Just after India got independence from British rule our family migrated to Ferozepore situated on Satluj river bank on eastern side of Indo Pak border. We had hardly settled down in the Army barrack allotted to us, when River Satluj flooded the low lying areas of the town. It was feared that floods might cause the outbreak of cholera in the population.

We landed in Ferozepur after crossing river Satluj from Lahore on 31st August 1947. We had not even properly settled down in the Army barrack allotted to my eldest brother, who was serving in the Indian Army at that time, when the river Satluj flooded the entire town of Ferozepore. The people living in low lying areas of the town had to leave their homes and go to safer areas.We were lucky to be spared the trouble because that particular barrack was on a higher ground.

My brother Satpal and myself had great fun discovering our new neighborhood and watching the advancing waters to splash it around. The flood waters stopped advancing just short of our barrack. We were strictly forbidden to go and see the advancing flood waters by our mother, whom we reverentially called Beji, but we would stealthily slip away on one pretext or the other to watch such a vast expanse of water.

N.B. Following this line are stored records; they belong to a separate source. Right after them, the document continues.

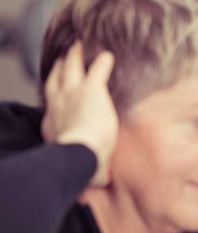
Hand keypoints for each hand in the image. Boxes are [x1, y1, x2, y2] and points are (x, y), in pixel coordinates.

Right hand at [41, 41, 116, 186]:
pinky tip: (109, 54)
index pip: (53, 106)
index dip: (56, 96)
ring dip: (75, 56)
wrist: (80, 154)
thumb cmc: (80, 166)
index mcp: (54, 125)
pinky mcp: (91, 89)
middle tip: (64, 57)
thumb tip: (97, 186)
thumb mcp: (83, 171)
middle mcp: (58, 105)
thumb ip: (91, 175)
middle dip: (60, 67)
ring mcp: (72, 95)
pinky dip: (103, 61)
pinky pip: (98, 69)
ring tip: (78, 47)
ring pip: (71, 68)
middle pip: (56, 80)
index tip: (58, 91)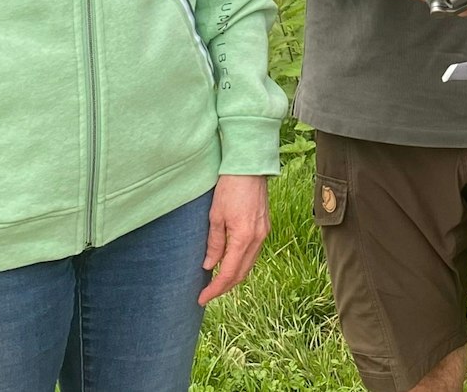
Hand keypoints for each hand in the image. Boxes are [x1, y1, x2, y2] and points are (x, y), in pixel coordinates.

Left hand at [199, 175, 270, 303]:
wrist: (249, 168)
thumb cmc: (229, 188)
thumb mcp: (215, 217)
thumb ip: (214, 244)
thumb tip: (209, 266)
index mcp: (243, 238)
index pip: (228, 273)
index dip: (214, 289)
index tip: (202, 298)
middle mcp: (257, 239)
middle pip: (241, 273)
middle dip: (224, 287)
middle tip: (207, 294)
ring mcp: (264, 233)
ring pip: (248, 265)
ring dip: (233, 277)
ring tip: (216, 283)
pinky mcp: (264, 227)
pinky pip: (253, 253)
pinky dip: (241, 263)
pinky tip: (230, 263)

We had migrated to this place from Vihari town in Pakistan which was a notified area at that time but nowadays is a big and flourishing city. It was a semi arid area irrigated by canal from Suleimanki headworks.

There was total chaos and confusion amid rumors that epidemic had claimed many lives The patients were being referred to hospitals in the nearby cities Moga Abohar and Faridkot etc.A few families which were accommodated in the barrack brought the news that the flood waters were advancing towards nearby Ferozepore- Moga road. This news was very worrying for our parents who forbade us to go there.

After a few days the joint efforts by Army and civil administration to plug the breach in the river embankment bore the fruit and the water level started receding. Our eldest brother who had opted for India got his permanent posting to Ambala Cantt. and our family moved from there to Ambala Cantt. Although our mother was very happy to shift from that place but we were very sad that we had to leave and will not be able to have the pleasure of playing with ripples of water.